• Qué producir:
Cita literalmente, del texto sobre las negociaciones de paz con las FARC, el tramo desde "Diez años y" hasta "a los colombianos.".

• Fragmento del texto:
--------------------------------

El anuncio de nuevas negociaciones de paz entre el gobierno colombiano y la guerrilla de las FARC ha generado un estado de euforia colectiva. Desde gobernantes que fracasaron en intentos anteriores hasta neófitos dirigentes políticos creen ver una luz al final del túnel.
De entrada, se comprende a la perfección que el sentido de la intensa actividad terrorista de la guerrilla no era otro que el de crear un estado de necesidad de la paz. El anuncio de conversaciones cae como un bálsamo para los espíritus agobiados por el recrudecimiento de sus ataques. En este caso la economía emocional señala que el deseo obnubila a la razón: claro que es mejor la paz que la guerra. ¿Habrá quién se atreva a decir lo contrario?
Diez años y medio atrás, luego del más osado y arriesgado experimento de negociación que fracasó gracias a las pretensiones de las FARC de tomarse el poder total por la vía de las armas y de haber usado y abusado de la amplia zona de despeje otorgada por el Estado colombiano para fortalecer su proyecto militarista y su fe en el camino de las armas, el gobierno de Santos se atreve a explorar de nuevo. Desde febrero de este año, según se dice en el Acuerdo de inicio de conversaciones, se venían adelantando contactos en medio del más discreto silencio y reserva. Muchos ya lo sabíamos o lo intuíamos, pues cuando el río suena piedras lleva. Hasta ahí no había mayor problema. Nadie puede oponerse, en sano juicio, a que se insista en la búsqueda de la paz. Es un deber constitucional, es un imperativo ético, es el anhelo que más desvela a los colombianos.

--------------------------------

• Datos:
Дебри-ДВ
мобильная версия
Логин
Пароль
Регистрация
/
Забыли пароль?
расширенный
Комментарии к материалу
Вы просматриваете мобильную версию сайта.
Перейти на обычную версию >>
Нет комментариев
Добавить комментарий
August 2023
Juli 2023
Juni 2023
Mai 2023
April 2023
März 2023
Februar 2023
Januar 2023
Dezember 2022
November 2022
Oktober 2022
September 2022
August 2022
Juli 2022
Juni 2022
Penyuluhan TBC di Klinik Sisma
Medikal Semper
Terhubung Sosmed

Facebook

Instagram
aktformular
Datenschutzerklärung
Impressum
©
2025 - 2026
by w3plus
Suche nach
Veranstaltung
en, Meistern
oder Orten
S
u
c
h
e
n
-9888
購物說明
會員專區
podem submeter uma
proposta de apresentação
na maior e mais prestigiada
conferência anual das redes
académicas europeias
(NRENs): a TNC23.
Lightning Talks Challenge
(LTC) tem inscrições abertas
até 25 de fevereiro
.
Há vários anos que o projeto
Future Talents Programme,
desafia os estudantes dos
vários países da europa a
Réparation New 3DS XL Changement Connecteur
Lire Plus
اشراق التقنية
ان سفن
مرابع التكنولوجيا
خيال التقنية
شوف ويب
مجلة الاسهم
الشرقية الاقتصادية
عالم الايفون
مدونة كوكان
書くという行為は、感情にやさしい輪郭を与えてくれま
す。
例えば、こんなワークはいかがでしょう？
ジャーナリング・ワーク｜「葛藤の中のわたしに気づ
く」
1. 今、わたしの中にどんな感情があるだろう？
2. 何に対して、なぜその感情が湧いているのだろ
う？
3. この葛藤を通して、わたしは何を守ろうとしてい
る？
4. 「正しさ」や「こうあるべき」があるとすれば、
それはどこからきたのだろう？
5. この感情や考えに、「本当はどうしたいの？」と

--------------------------------

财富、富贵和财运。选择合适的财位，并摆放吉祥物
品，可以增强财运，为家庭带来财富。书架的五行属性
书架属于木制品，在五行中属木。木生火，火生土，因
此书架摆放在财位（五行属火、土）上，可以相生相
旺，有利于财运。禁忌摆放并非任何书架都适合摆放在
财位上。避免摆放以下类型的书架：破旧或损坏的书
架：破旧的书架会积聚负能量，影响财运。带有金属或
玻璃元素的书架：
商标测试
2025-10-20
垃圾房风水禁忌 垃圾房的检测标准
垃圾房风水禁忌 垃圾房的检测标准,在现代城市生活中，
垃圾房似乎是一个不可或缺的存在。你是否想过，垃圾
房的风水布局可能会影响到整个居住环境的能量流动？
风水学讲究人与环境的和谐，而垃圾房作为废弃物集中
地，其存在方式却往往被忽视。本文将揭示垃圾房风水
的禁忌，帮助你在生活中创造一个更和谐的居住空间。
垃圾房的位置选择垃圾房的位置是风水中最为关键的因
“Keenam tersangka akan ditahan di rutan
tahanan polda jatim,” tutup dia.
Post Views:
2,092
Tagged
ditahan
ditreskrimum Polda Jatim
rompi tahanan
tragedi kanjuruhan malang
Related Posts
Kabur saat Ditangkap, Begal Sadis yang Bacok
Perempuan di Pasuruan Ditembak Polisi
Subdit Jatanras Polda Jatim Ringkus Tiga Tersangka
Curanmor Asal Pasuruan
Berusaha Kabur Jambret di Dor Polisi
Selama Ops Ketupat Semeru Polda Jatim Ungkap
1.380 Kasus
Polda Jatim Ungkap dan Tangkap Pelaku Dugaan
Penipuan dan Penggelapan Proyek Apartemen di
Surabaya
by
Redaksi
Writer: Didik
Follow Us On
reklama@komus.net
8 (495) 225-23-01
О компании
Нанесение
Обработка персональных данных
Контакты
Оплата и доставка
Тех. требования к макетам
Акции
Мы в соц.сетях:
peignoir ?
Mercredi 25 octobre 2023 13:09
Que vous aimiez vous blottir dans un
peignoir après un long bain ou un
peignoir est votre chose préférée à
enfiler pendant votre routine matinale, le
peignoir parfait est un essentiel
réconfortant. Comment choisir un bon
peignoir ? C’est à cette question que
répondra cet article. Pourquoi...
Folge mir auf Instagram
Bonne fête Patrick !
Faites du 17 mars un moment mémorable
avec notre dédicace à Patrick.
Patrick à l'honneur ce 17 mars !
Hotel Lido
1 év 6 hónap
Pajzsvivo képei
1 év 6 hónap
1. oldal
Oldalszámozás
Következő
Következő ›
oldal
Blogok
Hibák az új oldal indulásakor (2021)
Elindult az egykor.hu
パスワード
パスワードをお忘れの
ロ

--------------------------------

• Resultado del ejercicio:
Diez años y medio atrás, luego del más osado y arriesgado experimento de negociación que fracasó gracias a las pretensiones de las FARC de tomarse el poder total por la vía de las armas y de haber usado y abusado de la amplia zona de despeje otorgada por el Estado colombiano para fortalecer su proyecto militarista y su fe en el camino de las armas, el gobierno de Santos se atreve a explorar de nuevo. Desde febrero de este año, según se dice en el Acuerdo de inicio de conversaciones, se venían adelantando contactos en medio del más discreto silencio y reserva. Muchos ya lo sabíamos o lo intuíamos, pues cuando el río suena piedras lleva. Hasta ahí no había mayor problema. Nadie puede oponerse, en sano juicio, a que se insista en la búsqueda de la paz. Es un deber constitucional, es un imperativo ético, es el anhelo que más desvela a los colombianos.